10/05/2010 | 00:00 - matéria visualizada 304 vezes

A diretoria do Sindjus informa que providenciou uma nova consulta ao Conselho Nacional de Justiça para saber se TJMA tem legitimidade para enviar projeto de lei à Assembléia Legislativa dispondo sobre a jornada de trabalho dos servidores, tendo em vista que a jornada é regulamentada pelo Estatuto dos Servidores Públicos do Estado do Maranhão (Lei 6107/94). Esta lei também estabelece os adicionais e as gratificações que deverão ser pagas caso a jornada de trabalho dos servidores efetivos estaduais (inclusive do Poder Judiciário) exceda 6h diárias.

Em recente decisão, o Tribunal de Justiça de Sergipe se declarou impedido de cumprir a Resolução 88-CNJ e manteve a jornada de 6hs, alegando que a jornada está regulada pelo Estatuto dos Servidores Públicos Civis do Estado de Sergipe. Por tratar de regime jurídico de servidores públicos, esta lei é de iniciativa constitucional exclusiva do Poder Executivo e somente este pode alterá-la.
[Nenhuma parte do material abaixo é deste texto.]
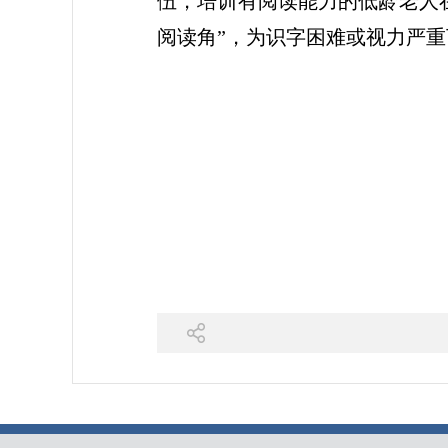
伍，培训有阅读能力的低龄老人在
阅读角”，为识字困难或视力严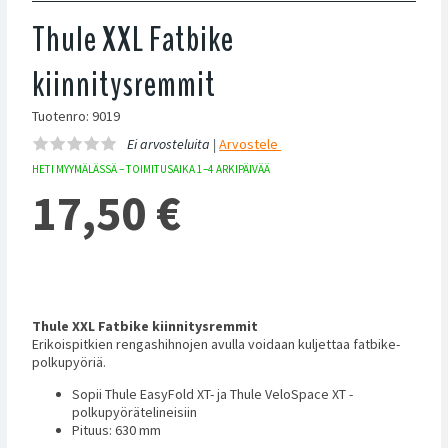
Thule XXL Fatbike
kiinnitysremmit
Tuotenro: 9019
Ei arvosteluita |
Arvostele
HETI MYYMÄLÄSSÄ – TOIMITUSAIKA 1–4 ARKIPÄIVÄÄ
17,50
€
Thule XXL Fatbike kiinnitysremmit
Erikoispitkien rengashihnojen avulla voidaan kuljettaa fatbike-
polkupyöriä.
Sopii Thule EasyFold XT- ja Thule VeloSpace XT -
polkupyörätelineisiin
Pituus: 630 mm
Essa é a mesma situação do Maranhão.

A solução encontrada pelo TJ de Sergipe foi simplesmente pagar a reposição constitucional geral e anual das perdas inflacionárias e a correção das verbas indenizatórias recebidas pelos servidores daquele estado, preservando a jornada de trabalho de 6 horas diárias. 

Seguindo orientação da Procuradoria Geral da República, o Sindjus e a Fesep ingressaram há poucos dias com Ações Diretas de Inconstitucionalidade contra lei de iniciativa do TJMA que reduziu os adicionais de insalubridade a serem pagos aos servidores da Justiça estadual, sob o mesmo argumento de que a mudança da legislação somente é possível por projeto de lei de iniciativa exclusiva do Poder Executivo, tendo em vista ser matéria regulamentada pelo Estatuto dos Servidores Públicos do Estado do Maranhão.